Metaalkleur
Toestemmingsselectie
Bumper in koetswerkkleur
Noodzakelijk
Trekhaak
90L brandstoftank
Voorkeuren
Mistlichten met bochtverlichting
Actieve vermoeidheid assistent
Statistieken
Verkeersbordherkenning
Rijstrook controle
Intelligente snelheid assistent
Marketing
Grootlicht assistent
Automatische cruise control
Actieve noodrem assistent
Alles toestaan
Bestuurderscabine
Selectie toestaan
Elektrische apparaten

▶ [Task objective] Each line, starting with the one that holds "Intelligente snelheid assistent" and ending with the last line of the listing, is to be restated exactly.

▶ [Written answer]
Intelligente snelheid assistent
Marketing
Grootlicht assistent
Automatische cruise control
Actieve noodrem assistent
Alles toestaan
Bestuurderscabine
Selectie toestaan
Elektrische apparaten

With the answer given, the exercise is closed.